Все в нем тайна. Он замурован в себе, точно в могиле. На нем ничего не написано, от него ничего не услышишь.
Однажды, когда я еще не открыл истоков его благостной нирваны, случилось так, что я прочел ему свое стихотворение, почему-то уверенный, что он поймет его. Решился я вдруг, в ту минуту он показался мне на редкость мягким и расположенным к общению со мной.
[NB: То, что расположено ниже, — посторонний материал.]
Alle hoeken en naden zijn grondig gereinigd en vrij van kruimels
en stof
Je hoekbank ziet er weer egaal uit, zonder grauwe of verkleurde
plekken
Я исповедался ему стихотворением о своем смятении после войны:
Он внимательно дослушал стихи до конца, у меня было такое чувство, что он удивлен, причем удивлен неприятно, и я понял, что стихи ему не понравились, да и мне они показались из рук вон плохими. А потом на его худом бледном лице появилась улыбка.
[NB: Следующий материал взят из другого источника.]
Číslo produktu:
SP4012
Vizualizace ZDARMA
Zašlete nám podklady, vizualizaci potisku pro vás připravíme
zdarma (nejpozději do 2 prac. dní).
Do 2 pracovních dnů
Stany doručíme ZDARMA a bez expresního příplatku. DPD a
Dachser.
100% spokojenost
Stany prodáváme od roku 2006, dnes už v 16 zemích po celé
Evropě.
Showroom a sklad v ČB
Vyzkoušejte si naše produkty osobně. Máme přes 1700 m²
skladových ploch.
— Так! Поэт, значит! Заблудший и грешный.
— Почему «заблудший и грешный»? Ты так относишься к поэтам?
— Не я, Коран.
— Не помню.
— Сейчас напомню. Как аллах говорит о Мухаммеде? «Мы Посланника стихотворству не учили. Ему стихотворство не пристало». А помнишь суру о поэтах: «Поэты ходят следом, заблудшие и грешные», «Не видишь разве, как поэты бродят по долинам и говорят несуразности», «Цель их — насмехаться и развращать. Придет к ним наказание и уничтожит их и унизит». С каких пор ты бродишь по долинам и говоришь несуразности?
— Как с войны вернулся.
— Ну да, «тень не отстает меня былого», тень войны, конечно. Вот что, приятель, вижу, ты давно в руки Коран не брал. Иначе бы понял, что грех творишь.
Я засмеялся:
— Согласен, грешен. Ну ладно, раз ты меня уже осудил, можешь ты мне объяснить, почему это грех? Кому мешает слово поэта?
— Это не я тебя осудил. Коран говорит: «В защите веры наступайте рядами! Аллах любит тех, кто борется в тесном строю, прочном как стена». А тебя аллах не любит, ты наступаешь сам по себе, разбиваешь строй, подрываешь прочность стены. И не только не защищаешь веру — ты против веры.
— И это еще!
— «Вера — это закон, который вносит порядок в жизнь». Поэзия вне этого закона, она не признает его, требует свободы для слова и для мысли и отвергает совершенство мира, созданного промыслом божиим. Жить мечтами, надеждами, ожиданием — значит не принимать то, что есть. Это бунт.
— Сохрани бог от такого обвинителя! Что же тогда не бунт?
— Чтение молитв.
— А ты читаешь молитвы? Ты защитник веры в строю, прочном как стена?
Он улыбнулся печально или чуть насмешливо и ничего не ответил.
Наступило время молчания, и он ушел в свои грезы. Взгляд его погас, обратившись внутрь, в себя, к чему-то более важному и приятному, чем туманные стихи какого-то Ахмеда Шабо.
Он явно издевался. Только над кем? Надо мной, над собой? Или над всеми? Говорил он как будто в здравом рассудке, но и находясь в своем искусственном забытьи, и выходя из него, он был одинаково далек от нашего мира, от людей, и его нисколько не касалось, как мы там устраиваемся между собой. Он отрекся от всего, кроме круговращения своих призрачных видений, которым никакой людской порядок не в силах помешать.
Я смотрел на него в полном смятении, почти с ужасом, как на мертвого.
Меня-то как раз волновало то, что его совершенно не волновало.
Вдруг я услышал за собой какое-то движение.
Оглянулся: в дверях стоял молодой человек с худым лицом и горящими глазами. Я сразу узнал его: студент Рамиз!
Я долго избегал встречи с ним и вот не избежал.
Уже месяц, как он по вечерам читает проповеди в мечети Али-паши беднякам с Черного Верха, Беркуши, Белав и Кошева и говорит им то, что умный человек вслух никогда не скажет. Один раз я тоже пошел в эту мечеть, потому что услышал, как люди шепотом пересказывают его слова, едва отыскал место у дверей и выскочил, не дождавшись конца. Испугался!
Я помню, что он говорил темной ночью в хотинских лесах; на свою беду, я повторил его слова и понял: он может говорить что угодно, только не это и не так.